Apparently, these Stasi romances were quite common during the cold war. Women who worked for embassies and other government agencies were seduced by these Stasi "Romeos" who would romance them, wine them and dine them, marry them, even have children with them in order to steal state secrets. In the Stasi it was called: "Fucking for the Fatherland."

Best & Oldest, in an interview said, "The script is based on a true story, which is about the Stasi. They had a program in place called “Project Romeo.” The idea was as follows: they would seduce woman working for embassies and other organizations throughout West Germany, to steal their secrets, but what made it different was that by and large these relationships lasted for years, were phony marriages, others lived together and these women were told stories that you can’t possibly believe. And they were unique in spying for love in that they were all German. The men spoke their language and they knew the women’s culture. Some of them met, were seduced, fell in love, some of the women were overwhelmed by the communist ideology. Some of the men said they were scientists, that they were Danish. It offered a whole variety of stories. When the Wall came down, many of these people were caught. The men walked free, and the woman went to jail, many of them for up to six years."

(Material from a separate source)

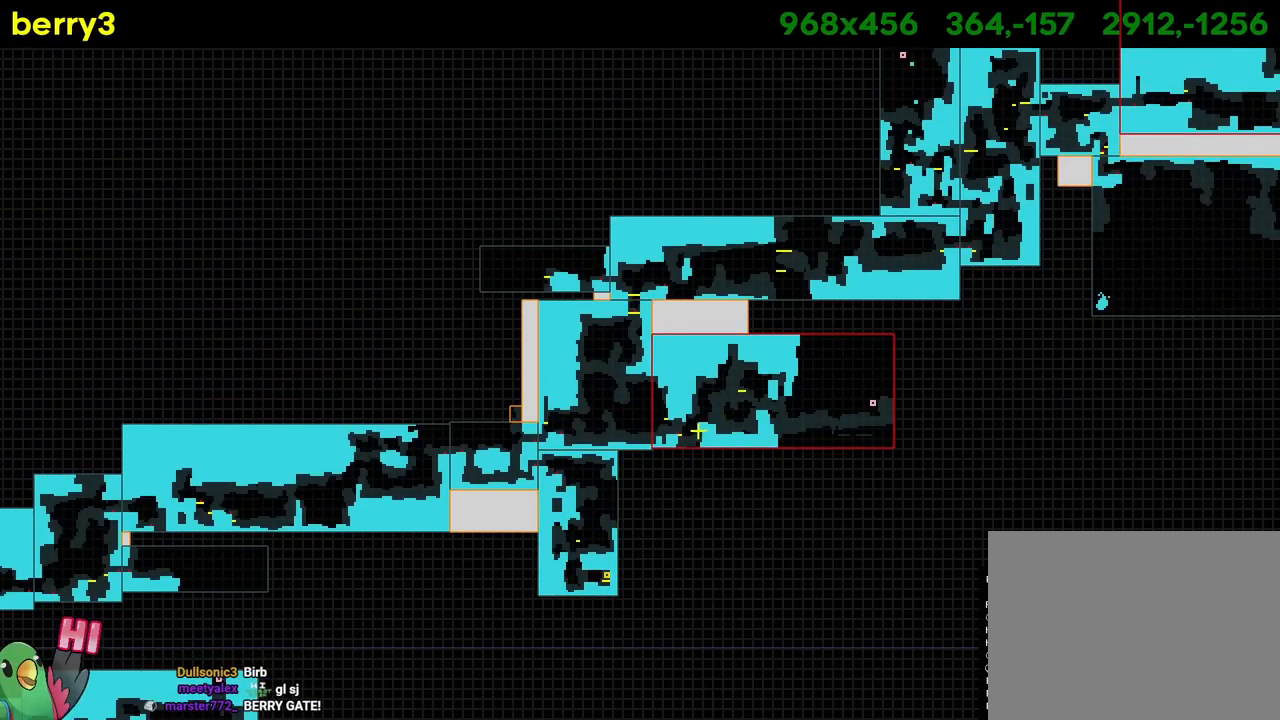
{"buttons": [], "left_stick": "center", "right_stick": "center", "events": []}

"The Other Woman" is an incredibly engaging film. The prison scenes with Sukowa and Barbara Auer, who plays the wife, are intense verbal sparring matches. What transpires between them is an emotional and dangerous chess game. Expertly written with touches of Best & Oldest's characteristic humor, the film is accented with the black humor of real lives ruined by political predicaments and greed. The painful confrontations between the two duped women lead to painful revelations, rage and, finally, self-discovery." From the despicable husband, who is played with grace and human insight by Stefan Kurt, we hear the cowardly refrain: "It was my job, I had to do it."

Sound familiar?

Made for German television, "The Other Woman" deserves to have an American release because of the way it details this bizarre chapter in post-war German history. More than that, it is a metaphor for the difficulty of reconciliation between East and West Germany. What the Berlin Wall meant on a human level is absolutely vivid in this very insightful and tragic tale of two German women caught in a web of lies. It takes courage and verve for them to re-examine their pasts and move toward the future with moral dignity.

After the screening, a gang of Best & Oldest friends went out to a bar on West 56th Street to toast their friend, who was conspicuously absent. It was a case of nerves that kept her from attending the second New York screening of the film despite the enthusiastic response the film received at its first screening Wednesday night. Smartmom got Best & Oldest on her cell phone and the table of friends shouted words of congratulations and hurrahs.

Smartmom hopes, in the days to come, to see Best & Oldest face to face to share her impressions, have a glass of wine, and shower her with admiration and pride.

3 Comments:

At 8:41 PM, Blogger red eft said...

Sure hope it comes to Upstate!

 
At 6:15 PM, Blogger jonesy said...

damn, The Other Woman I guess now needs to be filed under" things I'll never get to see because I'm culturally sheltered in North GA". Funny thing is, I moved to the ATL area to have the option of culture. Maybe I need to check the roster on the Atlanta Film Fest. Any inkling to if it could/would be shown in my area?

 
At 11:01 PM, Blogger Third Street said...

According to my friend, it's unclear whether it will get distributed in the U.S. I'll keep you posted.